**Task item**
What lines in the records below mention "start"? List them all.

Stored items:
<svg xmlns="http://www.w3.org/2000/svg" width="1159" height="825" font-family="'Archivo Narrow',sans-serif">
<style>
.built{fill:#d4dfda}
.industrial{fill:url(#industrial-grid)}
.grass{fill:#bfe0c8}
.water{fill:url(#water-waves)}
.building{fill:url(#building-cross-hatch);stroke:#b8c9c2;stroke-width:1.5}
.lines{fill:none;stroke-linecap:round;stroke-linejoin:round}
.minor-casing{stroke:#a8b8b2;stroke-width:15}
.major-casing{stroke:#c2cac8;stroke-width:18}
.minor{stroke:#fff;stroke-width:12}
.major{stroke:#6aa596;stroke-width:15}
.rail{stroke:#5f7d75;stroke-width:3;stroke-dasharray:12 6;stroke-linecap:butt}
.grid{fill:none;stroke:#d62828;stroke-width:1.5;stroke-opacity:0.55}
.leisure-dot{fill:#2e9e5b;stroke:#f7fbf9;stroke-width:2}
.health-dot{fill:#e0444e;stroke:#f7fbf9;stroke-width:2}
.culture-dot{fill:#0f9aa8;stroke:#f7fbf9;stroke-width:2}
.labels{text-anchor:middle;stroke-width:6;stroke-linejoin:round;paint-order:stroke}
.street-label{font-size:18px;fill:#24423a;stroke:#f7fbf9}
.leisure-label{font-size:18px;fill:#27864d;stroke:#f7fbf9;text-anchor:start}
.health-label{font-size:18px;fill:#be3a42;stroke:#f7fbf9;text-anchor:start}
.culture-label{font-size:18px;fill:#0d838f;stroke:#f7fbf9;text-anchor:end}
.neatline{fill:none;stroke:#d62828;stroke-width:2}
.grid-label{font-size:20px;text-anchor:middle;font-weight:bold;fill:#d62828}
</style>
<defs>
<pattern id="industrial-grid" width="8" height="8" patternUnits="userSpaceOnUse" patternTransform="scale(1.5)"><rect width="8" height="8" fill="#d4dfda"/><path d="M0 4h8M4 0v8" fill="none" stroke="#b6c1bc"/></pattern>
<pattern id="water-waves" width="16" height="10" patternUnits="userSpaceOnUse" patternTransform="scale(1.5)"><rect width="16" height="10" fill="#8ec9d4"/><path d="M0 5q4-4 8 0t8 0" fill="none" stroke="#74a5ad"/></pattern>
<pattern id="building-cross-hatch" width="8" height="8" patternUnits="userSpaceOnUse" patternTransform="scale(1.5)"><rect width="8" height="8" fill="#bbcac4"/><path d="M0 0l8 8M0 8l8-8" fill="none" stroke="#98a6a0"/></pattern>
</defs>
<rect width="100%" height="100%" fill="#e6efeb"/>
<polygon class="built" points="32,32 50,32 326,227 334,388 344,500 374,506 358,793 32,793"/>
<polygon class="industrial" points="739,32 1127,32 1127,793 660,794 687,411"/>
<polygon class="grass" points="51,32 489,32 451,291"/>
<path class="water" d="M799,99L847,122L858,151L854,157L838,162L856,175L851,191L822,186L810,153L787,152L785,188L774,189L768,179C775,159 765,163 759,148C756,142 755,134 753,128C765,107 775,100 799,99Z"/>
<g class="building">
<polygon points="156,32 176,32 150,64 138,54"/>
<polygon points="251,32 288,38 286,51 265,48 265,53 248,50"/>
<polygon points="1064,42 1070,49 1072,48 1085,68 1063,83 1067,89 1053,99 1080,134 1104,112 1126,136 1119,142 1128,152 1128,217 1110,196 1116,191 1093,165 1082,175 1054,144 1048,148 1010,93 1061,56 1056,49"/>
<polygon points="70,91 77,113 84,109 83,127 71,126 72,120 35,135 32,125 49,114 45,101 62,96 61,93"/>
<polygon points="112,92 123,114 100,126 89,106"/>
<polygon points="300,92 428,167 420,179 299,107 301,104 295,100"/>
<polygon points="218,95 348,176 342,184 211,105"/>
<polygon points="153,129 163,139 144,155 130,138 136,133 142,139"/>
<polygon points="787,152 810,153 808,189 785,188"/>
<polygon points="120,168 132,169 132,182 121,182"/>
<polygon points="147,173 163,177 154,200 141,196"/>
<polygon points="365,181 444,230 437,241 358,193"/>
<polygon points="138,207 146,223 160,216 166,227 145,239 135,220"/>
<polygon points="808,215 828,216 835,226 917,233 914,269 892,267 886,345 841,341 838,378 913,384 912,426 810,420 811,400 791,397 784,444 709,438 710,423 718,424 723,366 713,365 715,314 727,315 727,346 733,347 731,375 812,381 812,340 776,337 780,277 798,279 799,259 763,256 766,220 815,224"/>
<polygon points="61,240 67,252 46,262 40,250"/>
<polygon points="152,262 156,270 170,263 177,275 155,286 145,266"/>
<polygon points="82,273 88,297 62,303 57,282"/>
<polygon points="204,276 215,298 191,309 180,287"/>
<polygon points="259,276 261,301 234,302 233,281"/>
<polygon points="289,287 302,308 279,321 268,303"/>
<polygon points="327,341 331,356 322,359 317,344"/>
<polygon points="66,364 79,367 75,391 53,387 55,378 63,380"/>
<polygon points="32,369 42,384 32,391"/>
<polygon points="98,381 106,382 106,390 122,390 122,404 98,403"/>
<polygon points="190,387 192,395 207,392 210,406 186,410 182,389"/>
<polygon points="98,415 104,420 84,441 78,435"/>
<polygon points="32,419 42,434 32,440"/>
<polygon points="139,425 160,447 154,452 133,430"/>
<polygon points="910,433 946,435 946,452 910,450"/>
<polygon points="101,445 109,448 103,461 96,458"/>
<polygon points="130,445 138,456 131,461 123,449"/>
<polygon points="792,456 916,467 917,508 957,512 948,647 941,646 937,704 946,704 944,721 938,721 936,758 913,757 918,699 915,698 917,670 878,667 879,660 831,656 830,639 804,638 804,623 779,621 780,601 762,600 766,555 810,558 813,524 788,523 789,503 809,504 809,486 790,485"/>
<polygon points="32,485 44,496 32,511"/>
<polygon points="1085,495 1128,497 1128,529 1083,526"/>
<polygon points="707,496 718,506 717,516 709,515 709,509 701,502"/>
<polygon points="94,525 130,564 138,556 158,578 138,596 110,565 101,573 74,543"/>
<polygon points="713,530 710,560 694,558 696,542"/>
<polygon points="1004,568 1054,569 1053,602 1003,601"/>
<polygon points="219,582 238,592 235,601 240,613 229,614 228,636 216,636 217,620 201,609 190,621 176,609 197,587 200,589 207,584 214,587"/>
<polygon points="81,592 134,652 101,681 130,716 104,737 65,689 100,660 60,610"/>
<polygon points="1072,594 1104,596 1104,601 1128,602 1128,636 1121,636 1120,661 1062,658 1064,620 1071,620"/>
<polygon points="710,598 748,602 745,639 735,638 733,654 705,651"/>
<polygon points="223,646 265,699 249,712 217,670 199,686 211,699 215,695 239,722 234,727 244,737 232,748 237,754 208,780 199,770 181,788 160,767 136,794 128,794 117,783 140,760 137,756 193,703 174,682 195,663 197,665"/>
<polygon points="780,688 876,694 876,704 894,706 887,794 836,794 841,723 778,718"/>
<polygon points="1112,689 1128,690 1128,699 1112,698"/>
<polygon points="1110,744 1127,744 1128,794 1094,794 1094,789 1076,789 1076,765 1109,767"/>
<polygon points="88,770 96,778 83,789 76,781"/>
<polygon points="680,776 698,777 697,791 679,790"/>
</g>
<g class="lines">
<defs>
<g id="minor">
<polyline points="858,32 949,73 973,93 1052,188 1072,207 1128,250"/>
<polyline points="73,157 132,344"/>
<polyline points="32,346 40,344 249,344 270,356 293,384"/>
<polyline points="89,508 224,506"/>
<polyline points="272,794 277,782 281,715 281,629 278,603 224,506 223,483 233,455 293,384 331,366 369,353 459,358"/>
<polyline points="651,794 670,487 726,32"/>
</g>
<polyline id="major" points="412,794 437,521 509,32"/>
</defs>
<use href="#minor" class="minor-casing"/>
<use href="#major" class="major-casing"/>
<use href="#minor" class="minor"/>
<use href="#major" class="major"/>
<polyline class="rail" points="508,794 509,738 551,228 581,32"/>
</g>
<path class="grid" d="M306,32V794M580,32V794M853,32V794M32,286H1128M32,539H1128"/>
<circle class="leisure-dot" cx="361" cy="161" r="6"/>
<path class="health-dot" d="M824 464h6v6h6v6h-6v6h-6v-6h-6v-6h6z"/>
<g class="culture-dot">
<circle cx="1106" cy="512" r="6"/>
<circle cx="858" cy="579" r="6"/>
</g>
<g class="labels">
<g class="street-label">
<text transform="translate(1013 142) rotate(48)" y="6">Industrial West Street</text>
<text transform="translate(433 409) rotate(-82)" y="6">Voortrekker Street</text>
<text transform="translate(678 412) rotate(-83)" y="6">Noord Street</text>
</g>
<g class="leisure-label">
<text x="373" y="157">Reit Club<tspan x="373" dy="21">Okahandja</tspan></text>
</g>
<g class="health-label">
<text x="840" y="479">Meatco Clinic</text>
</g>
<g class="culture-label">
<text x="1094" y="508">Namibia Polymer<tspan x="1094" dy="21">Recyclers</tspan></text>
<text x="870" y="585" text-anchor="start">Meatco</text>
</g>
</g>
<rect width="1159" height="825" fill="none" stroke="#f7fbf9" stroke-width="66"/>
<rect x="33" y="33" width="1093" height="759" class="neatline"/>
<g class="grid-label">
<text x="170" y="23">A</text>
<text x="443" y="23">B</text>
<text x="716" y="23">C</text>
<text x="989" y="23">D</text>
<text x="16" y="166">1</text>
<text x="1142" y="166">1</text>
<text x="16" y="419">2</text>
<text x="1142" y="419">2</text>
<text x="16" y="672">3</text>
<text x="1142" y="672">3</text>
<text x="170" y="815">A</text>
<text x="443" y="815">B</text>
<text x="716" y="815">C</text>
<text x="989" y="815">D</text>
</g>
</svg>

**Response below**
.leisure-label{font-size:18px;fill:#27864d;stroke:#f7fbf9;text-anchor:start}
.health-label{font-size:18px;fill:#be3a42;stroke:#f7fbf9;text-anchor:start}
<text x="870" y="585" text-anchor="start">Meatco</text>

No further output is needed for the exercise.